朱紅的紗帳從上麵柔柔的垂下來,兩邊各自立著一盞鶴形琉璃燈,亮著粲然的光。
織錦的紅被上,放著連蘊常穿的寢衣,她不喜厚重,故而隻是薄薄一層細紗。
阿玉的嘴角勾起一絲自嘲的笑,他靜靜的跪坐在床下,視線卻不經意間瞄到一盤古怪的東西。
那是一排粗細和長短不一的柱狀物,色澤黑潤光滑,旁邊還放著一隻精巧的皮鞭。
電光火石間,他就明白這東西的用處。
他放在身側的拳頭不自覺的收緊,周圍的富麗堂皇突然像是變成了吃人的鬼刹,妖麗的旋至他的眼前,攀在他的耳邊,讓他避無可避。
連蘊進來的時候,敏銳的察覺到他的異樣,心裏也十分無奈。他畢竟在那種地方待過,她也願意體諒他。
“試試,看合不合腳。” 她讓阿翹尋來了一雙鞋,自己隻大概比了一下尺寸,並沒有十足的把握能掐準。
聞言,阿玉有一瞬的怔愣。
在他的認知中,這種行為貌似細致過了頭。不過他很快找回了理智,也許這人連偽裝假善,都比別人繁瑣一些。
他的暴躁經過剛才那一下,變得無力了許多。
下意識縮了縮自己的腳,看著地上那雙墨綠緞麵的鞋,胡亂的穿上。
果然小了一些。他蜷了蜷腳趾,勉強算是穿進去了。
連蘊蹲了下去,方便與他平視,問出了她一直好奇的問題:“阿玉,你會說話嗎?”
他不喜歡別人叫他“阿玉”,這並不是他的名字,有人這麽叫,說明接下來等著他的就是一頓毒打。
像是想起那些非人的待遇,男人的眼裏泛起一層層無形的波浪。
但是他在連蘊的注視下,鬼使神差的,緊閉的雙唇動了動,吐出一個艱難的音節:“會。”
他滾了滾喉嚨,覺得自己真是瘋了,竟然真的回答了這個人的問題。
連蘊卻十分高興,她伸出手摸了摸他的頭,鬆了一口氣:“我還以為你不會說話,要真是這樣,你真是讓人心疼。”
這樣的柔情讓阿玉雙手緊握,他已經做好了心理準備。
像是無意識的,他又瞟了一眼那邊的東西。這次連蘊捕捉到了他的異樣,順著他的視線看了過去,平地一聲驚雷。
這些東西她忘記收起來了!
都怪連瑞那個小浪蹄子,自己喜歡玩這套還非得送她一份,連蘊並不喜歡這種把戲,所以隻能放在那落灰。
難怪他是這個表情......
連蘊在心裏閉目歎氣,麵上一片正常。她不能慌,隻要她不慌張,尷尬的就不是她。
“好了,你先回去吧,明天本宮會派人給你換雙合腳的鞋。” 留他不得了,這事她得自己好好消化消化。
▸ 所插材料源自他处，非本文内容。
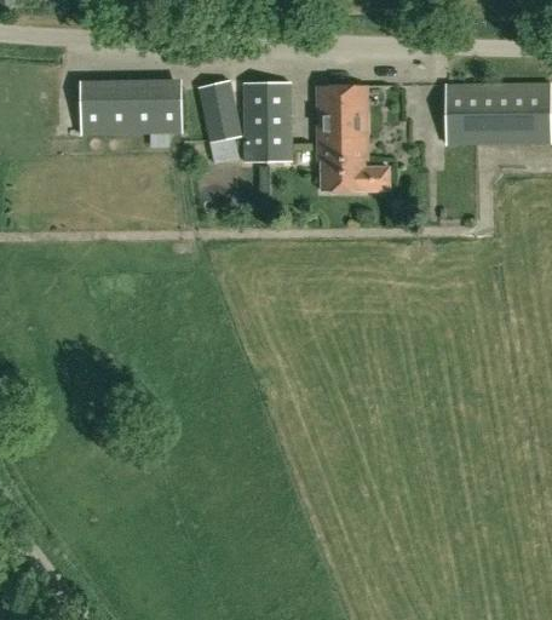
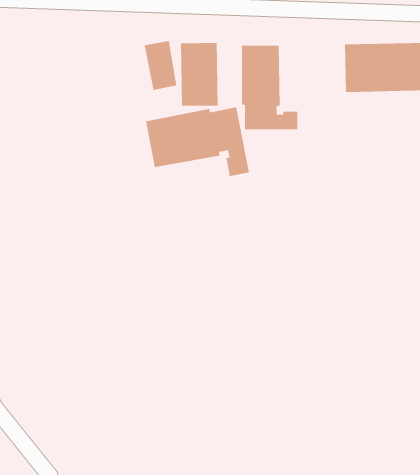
building: [80,78,179,133] -> none
building: none -> [145,107,250,177]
這時,阿玉所有的較量和矛盾,像是被一陣輕飄飄的風,輕而易舉的吹垮了。他抬頭,神情終於有了些起伏,那是代表懷疑的茫然。
連蘊看著他的表情,心裏突然覺得可愛,這人在想些什麽呢?
眉眼染上一些笑意,她伸出食指戳了戳他的臉,深笑道:“莫非你想留下來?”
她的指甲被修剪得十分光滑圓潤,臉頰上那股微涼的觸感,卻讓他又是一愣。
連蘊的笑意更深了,站起身坐到了床邊,伸手開始解衣帶,聲音嬌媚:“本宮要沐浴更衣,還不走嗎?”
男人猛然反應過來,如鷹的雙眼深深的看了她一眼,便頭也不回的快步離開了房間。
阿玉一路快走,等到涼風灌進了脖子裏,才醒過神來。他低頭看著底下那雙鞋,心裏滋味複雜。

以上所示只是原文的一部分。